Willing to Risk Again

Several times this week I have found myself talking to new couple clients about their relationships, and how hurt has caused them to feel withdrawn from their partners. Sometimes this distance has lasted for years, the human need for support, connection and understanding no longer expected from their spouse. 

One of the most important aspects of relationship repair is the willingness to risk being open to a partner who has been months or years at odds with our needs and hopes. Couple therapy at its best keeps both people focused on their individual efforts, while being confident, through actions and words in the therapy room and out, that the partner is doing the same hard work. 

It can feel like being open to injury. Like you are just asking for your partner to hurt you again. Many people resist, and for every right reason! But repairing such pain means turning toward your partner and feeling what you feel, expressing your hurt and disappointment, asking for what you need again, and being willing to see if your openness can be met with a similar effort of apology, repair, and affection by your partner. That’s what a good couple therapist does every day with couples, with compassion, encouragement and patience. It’s not a free-for-all in therapy sessions. If it is, run in the other direction. 

When deciding whether to go to couples therapy, this is one question you will need to answer: am I willing to be open again to this person, this one I once loved, and see what I feel, what they have to say, what they have experienced, and work together for new, common ground? 

Not So Fast

I’m not sure I have anything useful to add when it comes to discussing the extra-marital affairs of Tiger Woods. The whole wide world has been writing and talking about him, and I will say I am now officially bored. (I’d rather talk about actor Meredith Baxter, Alex Keaton’s “Mom” on sit-com Family Ties, who disclosed the same day Tiger came clean, that she is now officially out as a lesbian. She was afraid to talk on national TV, but did it anyway with Matt Lauer on the Today Show. It turns out she got overshadowed in the media by Tiger’s failures, and I’ll bet she is glad, glad, glad!)

Three observations about affairs, though:

1.  Affairs are not about sex. They’re about chronic anxiety, and people taking that anxious energy out of the marriage (triangling), creating a new relationship that they believe can soothe or contain their emotional muddy water. Affairs don’t and can’t. 

2. It’s very difficult to repair a marriage after a partner stomps all over the intimacy. And that is because affairs are secrets. Intimacy is about clarity, vulnerability and emotional trust; it dies with secrets. Getting that trust back is something only about 50% of the couples who seek therapy after affairs achieve.

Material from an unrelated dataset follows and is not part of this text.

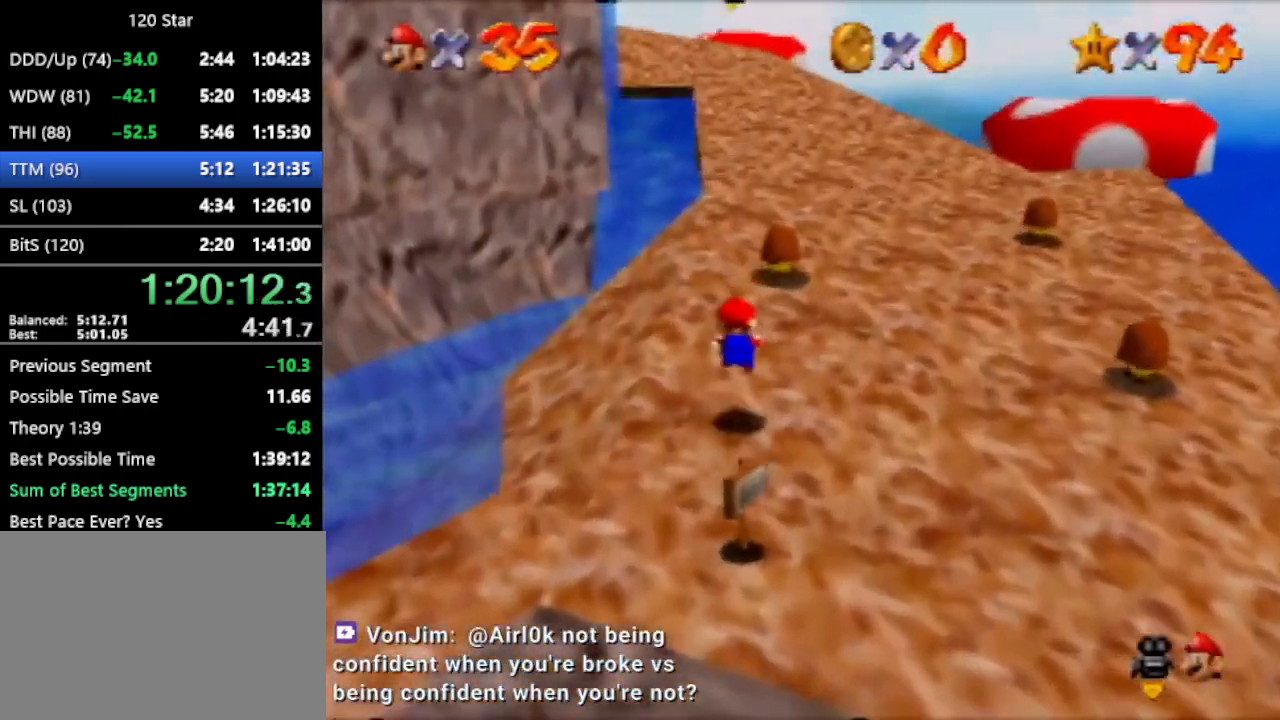
{"buttons": [], "left_stick": "up", "events": [[100, "A", "down"], [333, "A", "up"]]}
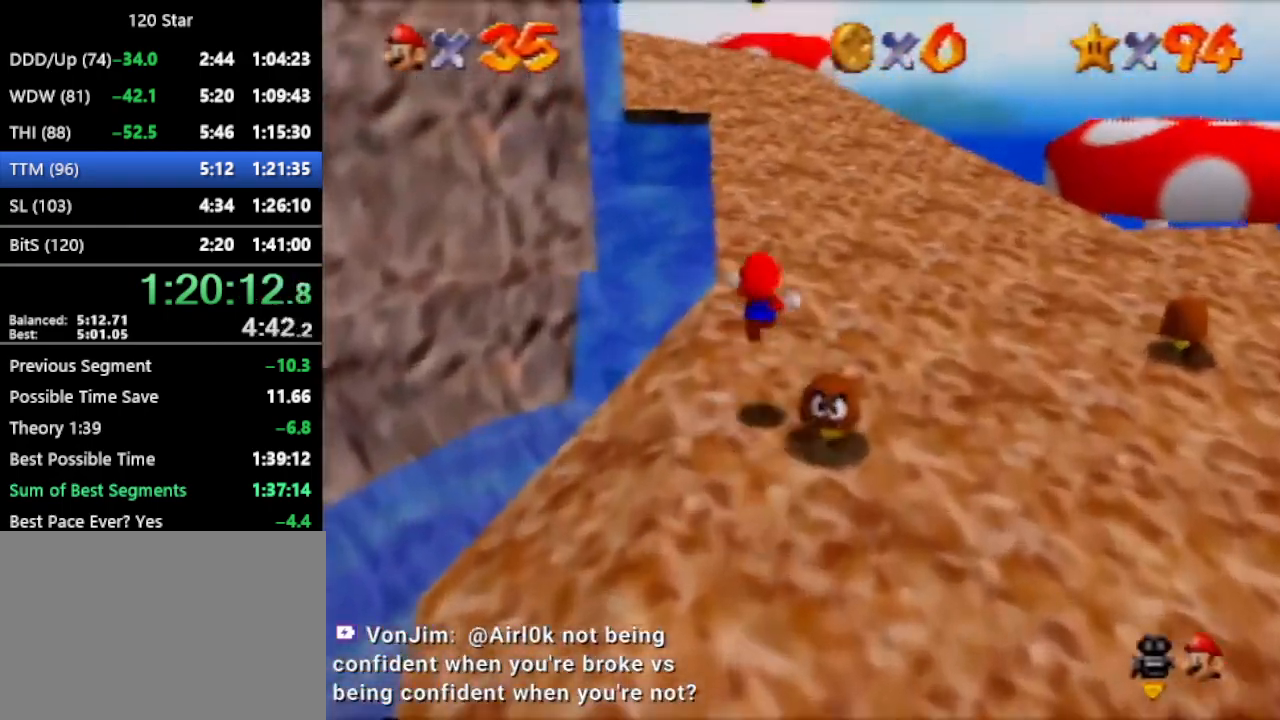
{"buttons": ["A"], "left_stick": "up", "events": [[434, "A", "down"]]}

3. Affairs are a bit like emotional barometers; they often indicate that a couple’s emotional system is stressed and broken. Each partner owns a part of that problem. While the “fault” lies with the one who does the cheating, the repair must come from each partner, looking at his/her own emotional life, and working on the parts they can improve.

We live in a culture that so distorts sexuality it is used to sell everything from cars to bath soap, phones to teen music videos. Why are we so surprised when someone who makes his living by that media culture acts out sexually? We have a part in Tiger’s mess. And it’s not just that we have put him on a pedestal and are dying to watch him fall.  We have made this sexualized culture, and this is how many people in it dysfunction.